*** Opening of PAGE EXTRACT ***

A college owned by FTSE 100 company Pearson and another owned by a private equity firm are among the for-profit higher education providers set to receive direct UK government funding for the first time.
The recurrent teaching grant announcement released by England’s Office for Students on 9 May lists 25 new providers in receipt of direct public funding in 2019-20, after they were included on the OfS’ new register of providers. The grant funding, for high-cost subjects and the costs of teaching disadvantaged students, amounts to about £10 million between these new providers, or 0.8 per cent of total sector grant funding.
The need for the OfS to spread teaching grant across new providers’ students is among the factors that will cause average grant funding per student across all providers, including universities, to drop by 4 per cent.
Of the new providers now being funded by the OfS, the biggest recipients of grant will be for-profits. The biggest recipients are the British and Irish Modern Music Institute (BIMM), a music college owned by Sovereign Capital (teaching grant of £2.4 million, including £853,000 in high-cost subject funding); Arden University, owned by for-profit group Global University Systems (£1.5 million); SAE Education (£1.4 million); the University of Law, also owned by GUS (£733,000); and Pearson College, owned by Pearson (£707,000).
While these institutions have previously been in receipt of indirect public funding via the student loans system, they have not previously been in receipt of direct government funding through grants.
Other colleges now in receipt of smaller amounts of direct public funding for the first time include a clutch of theological training institutions, such as Cliff College (which describes itself as having a focus on evangelism), Nazarene Theological College, Moorlands College (another evangelical institution) and the Queen’s Foundation for Ecumenical Theological Education.
The direct public funding for new and for-profit providers follows the government’s 2017 Higher Education and Research Act, which established the OfS and the register of providers. The government aimed to encourage new providers to enter the sector to compete with universities and to establish a “level playing field” between new and traditionally publicly funded institutions.

*** Close of PAGE EXTRACT ***

▶ **EXERCISE DESCRIPTION**: In the article about for-profit colleges getting direct UK government funding, which group owns Arden University?

*** Opening of DATA TO EXAMINE ***

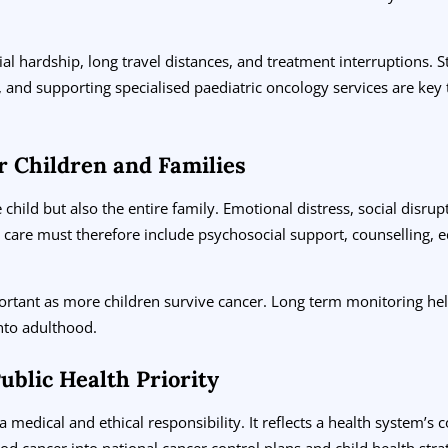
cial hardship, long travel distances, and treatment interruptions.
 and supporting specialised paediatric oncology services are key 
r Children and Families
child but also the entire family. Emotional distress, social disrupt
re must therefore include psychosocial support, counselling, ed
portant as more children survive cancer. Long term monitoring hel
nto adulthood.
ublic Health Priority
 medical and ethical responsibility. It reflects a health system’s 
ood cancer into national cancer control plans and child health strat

*** Close of DATA TO EXAMINE ***
*** Opening of DATA TO EXAMINE ***

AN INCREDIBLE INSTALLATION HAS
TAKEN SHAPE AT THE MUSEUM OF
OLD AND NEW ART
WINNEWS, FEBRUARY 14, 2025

*** Close of DATA TO EXAMINE ***

▶ **TASK OUTPUT**: Global University Systems, a for-profit group.